Less than 5% of Saccharomyces cerevisiae genes have introns and most yeast intron-containing genes have only one intron. This contrasts with many other species in which the majority of genes possess multiple introns. It is possible that yeast retained only introns with an important function throughout evolution. Interestingly, the yeast intron-containing genes fall into only a few classes such as ribosomal protein genes, genes involved in sporulation and ubiquitin-like conjugation enzymes (Grate and Ares, 2002), suggesting a possible function of splicing in these pathways. In support of this, ribosomal protein gene introns accumulate upon amino acid starvation, conditions which lead translational stress (Pleiss et al., 2007a). This observation is the foundation for future experiments aiming to understand the starvation splicing regulatory mechanism as well as additional environmental stresses. All cells must respond to multiple environmental stress conditions and an improper response can lead to cellular death or disease.
The aim of this proposal is to determine if cells employ splicing regulation as an additional mechanism to deal with stress. ) Preliminary results show both cis- and trans-acting factors are involved in the starvation splicing regulatory pathway. The objective of Aim 1 is to follow up preliminary results showing ribosomal protein gene promoters and not the introns are essential for the starvation splicing response and to determine the sequences specifically regulating this response. There is also evidence that a protein kinase, casein kinase 2, is necessary for the splicing response.

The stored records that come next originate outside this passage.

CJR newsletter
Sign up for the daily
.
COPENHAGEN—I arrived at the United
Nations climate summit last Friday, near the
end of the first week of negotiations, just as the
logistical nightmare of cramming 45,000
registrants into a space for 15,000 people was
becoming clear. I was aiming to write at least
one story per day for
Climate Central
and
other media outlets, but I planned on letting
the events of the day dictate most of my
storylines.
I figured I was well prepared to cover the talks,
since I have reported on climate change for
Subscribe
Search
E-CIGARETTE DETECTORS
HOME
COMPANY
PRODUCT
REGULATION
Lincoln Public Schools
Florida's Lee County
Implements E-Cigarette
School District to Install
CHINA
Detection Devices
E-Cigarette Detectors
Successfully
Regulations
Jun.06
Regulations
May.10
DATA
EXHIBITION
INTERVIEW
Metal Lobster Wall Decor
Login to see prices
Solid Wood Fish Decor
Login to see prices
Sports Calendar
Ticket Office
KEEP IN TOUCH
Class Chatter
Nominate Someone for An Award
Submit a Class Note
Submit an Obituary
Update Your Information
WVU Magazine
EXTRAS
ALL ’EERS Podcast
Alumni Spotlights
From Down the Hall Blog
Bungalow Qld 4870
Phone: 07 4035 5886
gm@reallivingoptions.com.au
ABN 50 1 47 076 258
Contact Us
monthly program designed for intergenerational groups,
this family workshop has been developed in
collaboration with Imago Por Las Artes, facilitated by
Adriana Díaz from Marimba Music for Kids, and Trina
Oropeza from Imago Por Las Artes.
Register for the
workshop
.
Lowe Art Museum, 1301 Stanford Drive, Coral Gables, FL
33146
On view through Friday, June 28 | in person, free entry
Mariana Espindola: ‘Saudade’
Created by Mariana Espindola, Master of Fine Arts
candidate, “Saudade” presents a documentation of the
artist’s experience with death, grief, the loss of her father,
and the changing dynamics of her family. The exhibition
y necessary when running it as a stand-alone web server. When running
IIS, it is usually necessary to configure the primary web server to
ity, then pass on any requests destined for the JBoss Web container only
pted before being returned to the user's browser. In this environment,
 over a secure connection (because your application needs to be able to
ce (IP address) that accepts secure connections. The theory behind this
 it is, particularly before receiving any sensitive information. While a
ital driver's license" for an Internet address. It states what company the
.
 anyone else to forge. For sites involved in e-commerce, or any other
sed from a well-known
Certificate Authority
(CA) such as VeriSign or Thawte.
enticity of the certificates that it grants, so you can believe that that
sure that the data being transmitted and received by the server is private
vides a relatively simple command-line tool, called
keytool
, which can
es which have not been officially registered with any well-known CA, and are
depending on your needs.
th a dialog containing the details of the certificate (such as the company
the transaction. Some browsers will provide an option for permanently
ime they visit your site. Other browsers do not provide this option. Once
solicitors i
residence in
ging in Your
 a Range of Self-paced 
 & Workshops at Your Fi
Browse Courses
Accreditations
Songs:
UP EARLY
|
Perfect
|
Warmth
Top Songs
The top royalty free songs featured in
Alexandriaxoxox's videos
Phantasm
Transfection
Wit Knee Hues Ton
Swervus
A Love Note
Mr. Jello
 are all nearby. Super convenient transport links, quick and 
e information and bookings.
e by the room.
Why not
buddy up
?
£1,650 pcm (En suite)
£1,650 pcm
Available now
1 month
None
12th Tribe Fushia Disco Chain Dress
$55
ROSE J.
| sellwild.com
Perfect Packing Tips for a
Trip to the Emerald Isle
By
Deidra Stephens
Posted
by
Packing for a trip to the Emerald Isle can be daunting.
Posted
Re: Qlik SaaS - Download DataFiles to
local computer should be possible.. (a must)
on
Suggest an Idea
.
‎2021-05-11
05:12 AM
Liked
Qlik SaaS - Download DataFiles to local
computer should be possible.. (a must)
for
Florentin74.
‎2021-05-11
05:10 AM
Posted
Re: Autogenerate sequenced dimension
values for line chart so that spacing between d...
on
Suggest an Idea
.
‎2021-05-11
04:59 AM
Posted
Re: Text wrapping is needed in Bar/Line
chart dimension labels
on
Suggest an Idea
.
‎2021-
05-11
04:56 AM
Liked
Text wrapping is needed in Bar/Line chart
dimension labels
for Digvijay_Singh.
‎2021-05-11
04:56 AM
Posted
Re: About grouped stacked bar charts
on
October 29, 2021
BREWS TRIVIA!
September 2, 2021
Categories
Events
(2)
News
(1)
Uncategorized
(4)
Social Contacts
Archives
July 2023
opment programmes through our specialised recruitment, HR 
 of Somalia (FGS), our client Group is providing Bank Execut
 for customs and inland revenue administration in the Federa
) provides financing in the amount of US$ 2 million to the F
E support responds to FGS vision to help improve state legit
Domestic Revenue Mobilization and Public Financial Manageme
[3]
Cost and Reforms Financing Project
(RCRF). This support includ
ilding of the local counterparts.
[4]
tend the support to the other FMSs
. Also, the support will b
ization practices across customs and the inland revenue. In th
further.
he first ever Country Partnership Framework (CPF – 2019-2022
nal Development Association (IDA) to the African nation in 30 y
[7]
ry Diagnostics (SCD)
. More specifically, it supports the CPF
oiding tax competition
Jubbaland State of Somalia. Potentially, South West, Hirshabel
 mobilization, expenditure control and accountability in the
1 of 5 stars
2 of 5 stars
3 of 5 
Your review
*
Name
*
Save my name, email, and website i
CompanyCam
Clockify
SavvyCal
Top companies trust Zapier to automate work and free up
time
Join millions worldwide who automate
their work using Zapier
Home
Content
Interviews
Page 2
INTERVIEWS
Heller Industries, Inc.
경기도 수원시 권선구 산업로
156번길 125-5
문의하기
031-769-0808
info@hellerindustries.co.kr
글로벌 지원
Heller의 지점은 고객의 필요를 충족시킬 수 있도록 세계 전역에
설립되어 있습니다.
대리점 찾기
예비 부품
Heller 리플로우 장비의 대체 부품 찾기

Aim 2 focuses on determining additional factors involved in the regulatory pathway and will employ a genome-wide screen. And finally, the goal of Aim 3 is to assess whether other intron-rich gene classes are regulated at the level of splicing in response to environmental stress by examining additional cellular stress conditions, such as DNA damage. RNA undergoes many different processing steps, in addition to splicing, throughout gene expression. When any of these processing pathways is incorrectly regulated in mammals, diseases arise such as Retinitis pigmentosa caused by mutation of proteins involved in splicing (Cooper et al., 2009). A greater understanding of splicing regulatory pathways will not only allow for a more detailed view of splicing regulation in yeast, but also the many mechanisms altering gene expression during environmental stress.
During gene expression, RNA serves as a transient message which undergoes many molecular changes, or processing reactions, which alter its stability including 5'cap formation, RNA splicing and addition of a polyadenine tail. Cells regulate each of these reactions in response to extracellular stimuli or environmental stress and disruption of many of these processing mechanisms leads to disease. The goal of this research proposal is to understand the mechanisms regulating RNA splicing in response to environmental stress.